After expanding the computations, we obtain that

$$ ctx_2 = [ctx_1 \cdot (H_{k_1}^4 + H_{k_2}^4) + ctx_3 \cdot (H_{k_1}^2 +H_{k_2}^2) + $$

$$+ LEN \cdot (H_{k_1} + H_{k_2}) + LEFT_{k_1} + LEFT_{k_2}]/(H_{k_1}^3 + H_{k_2}^3)$$
R.<a> = PolynomialRing(GF(2))
f = 1 + a + a^2 + a^7 + a^128
F128.<b> = GF(2).extension(f)
z = int_to_GF128(3)

IV1 = nonce + long_to_bytes( 1 ,4)

EK1 = AES.new(key1, AES.MODE_ECB)
LEFT1 = EK1.encrypt(IV1)
H1 = EK1.encrypt( bytes(16) )

EK2 = AES.new(key2, AES.MODE_ECB)
LEFT2 = EK2.encrypt(IV1)
H2 = EK2.encrypt( bytes(16) )

endianness = "big"

H1 = int_to_GF128(int.from_bytes(H1, endianness))
LEFT1 = int_to_GF128(int.from_bytes(LEFT1, endianness))

H2 = int_to_GF128(int.from_bytes(H2, endianness))
LEFT2 = int_to_GF128(int.from_bytes(LEFT2, endianness))

LEN = int_to_GF128(int.from_bytes(bytes(8) + int(16*8*3).to_bytes(8, "big")))

ctx1_num = int_to_GF128(int.from_bytes(ctx1, endianness))
ctx3_num = int_to_GF128(int.from_bytes(ctx3, endianness))


ctx2_num = (ctx1_num*(H1**4 + H2**4) + ctx3_num*(H1**2 + H2**2) + LEN*(H1 + H2) + LEFT1 + LEFT2)/(H1**3 + H2**3)

ctx2 = GF128_to_int(ctx2_num).to_bytes(16, "big")

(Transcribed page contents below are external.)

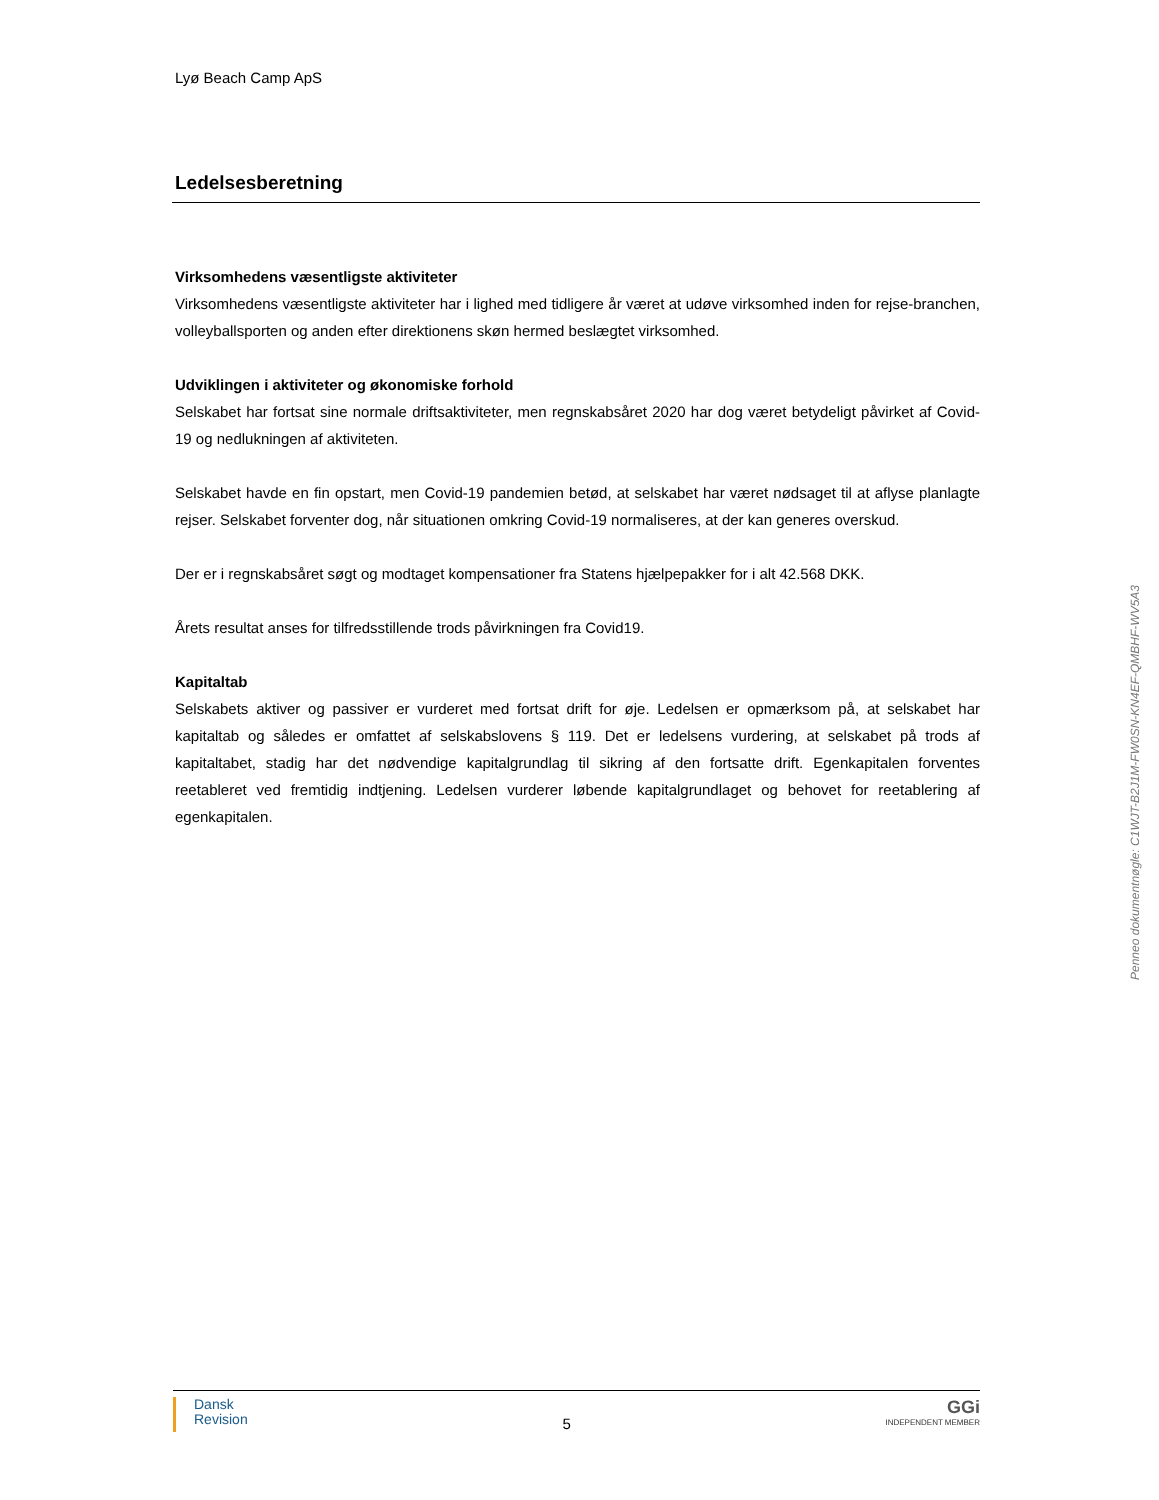Lyø Beach Camp ApS
Ledelsesberetning
Virksomhedens væsentligste aktiviteter
Virksomhedens væsentligste aktiviteter har i lighed med tidligere år været at udøve virksomhed inden for rejse-branchen, volleyballsporten og anden efter direktionens skøn hermed beslægtet virksomhed.
Udviklingen i aktiviteter og økonomiske forhold
Selskabet har fortsat sine normale driftsaktiviteter, men regnskabsåret 2020 har dog været betydeligt påvirket af Covid-19 og nedlukningen af aktiviteten.
Selskabet havde en fin opstart, men Covid-19 pandemien betød, at selskabet har været nødsaget til at aflyse planlagte rejser. Selskabet forventer dog, når situationen omkring Covid-19 normaliseres, at der kan generes overskud.
Der er i regnskabsåret søgt og modtaget kompensationer fra Statens hjælpepakker for i alt 42.568 DKK.
Årets resultat anses for tilfredsstillende trods påvirkningen fra Covid19.
Kapitaltab
Selskabets aktiver og passiver er vurderet med fortsat drift for øje. Ledelsen er opmærksom på, at selskabet har kapitaltab og således er omfattet af selskabslovens § 119. Det er ledelsens vurdering, at selskabet på trods af kapitaltabet, stadig har det nødvendige kapitalgrundlag til sikring af den fortsatte drift. Egenkapitalen forventes reetableret ved fremtidig indtjening. Ledelsen vurderer løbende kapitalgrundlaget og behovet for reetablering af egenkapitalen.
Dansk
Revision
5
GGi
INDEPENDENT MEMBER
Penneo dokumentnøgle: C1WJT-B2J1M-FW0SN-KN4EF-QMBHF-WV5A3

final_ctx = ctx1 + ctx2 + ctx3

Recap

The attack works as follows:

  • We connect to the server for a new game with credentials $(ID,PWD_1)$.
  • We immediately ask to save the game and send $(ctx,tag)$ to the server.
  • The server here performs two checks
    1. Verifies $tag$ with $ctx$ for the scheme AES.GCM with key $k_1$. This check is successful because we computed the tag honestly.
    2. Decrypts $ctx$ with $k_1$ and checks if the parameters are the same as the ongoing game. This is confirmed because the parsing function only reads the decryption of the first block, which is exactly the desired $P_1$.
  • The server saves $(ctx,tag)$. We disconnect.
  • We now connect to the server with credentials $(ID,PWD_2)$.
  • The server verifies $tag$ with $ctx$ for the scheme AES.GCM with key $k_2$. This check is successful because of how we crafted $ctx_2$.
  • The server reads the character attributes from $Dec(k_2,ctx)$. From this it skips the first two blocks as the nickname and considers the third block, which is exactly equal to $P_3$.
  • This game is almost won! We just need to perform a successful $Pwn$ and a $Date$ to capture the FLAG! We can easily do them honestly from the client.

Post Scriptum

After the end of the challenge, I discovered that this attack (in a slightly different version) was already known from a 2019 Crypto paper. The Salamander attack on AES-GCM is the technique we used when crafting the ambiguous ciphertext.